Data excerpts below:
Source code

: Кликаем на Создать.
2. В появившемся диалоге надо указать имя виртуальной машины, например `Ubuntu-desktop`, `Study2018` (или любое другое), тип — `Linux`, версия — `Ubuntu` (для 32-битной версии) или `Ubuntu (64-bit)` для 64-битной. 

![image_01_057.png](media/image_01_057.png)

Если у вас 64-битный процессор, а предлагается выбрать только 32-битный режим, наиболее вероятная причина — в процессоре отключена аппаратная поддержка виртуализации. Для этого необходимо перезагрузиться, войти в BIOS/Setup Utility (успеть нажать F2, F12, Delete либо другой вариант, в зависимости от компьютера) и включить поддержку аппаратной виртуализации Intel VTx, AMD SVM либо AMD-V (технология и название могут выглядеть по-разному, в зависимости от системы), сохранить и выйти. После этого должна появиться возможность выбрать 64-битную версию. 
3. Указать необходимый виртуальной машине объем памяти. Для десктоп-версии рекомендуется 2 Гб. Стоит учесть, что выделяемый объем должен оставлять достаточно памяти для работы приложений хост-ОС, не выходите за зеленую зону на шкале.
End of Data excerpts.
▶ Directions:
Scan the records above for the string "виртуальной", and copy every line where it turns up.

▶ Reply:
2. В появившемся диалоге надо указать имя виртуальной машины, например `Ubuntu-desktop`, `Study2018` (или любое другое), тип — `Linux`, версия — `Ubuntu` (для 32-битной версии) или `Ubuntu (64-bit)` для 64-битной. 
3. Указать необходимый виртуальной машине объем памяти. Для десктоп-версии рекомендуется 2 Гб. Стоит учесть, что выделяемый объем должен оставлять достаточно памяти для работы приложений хост-ОС, не выходите за зеленую зону на шкале.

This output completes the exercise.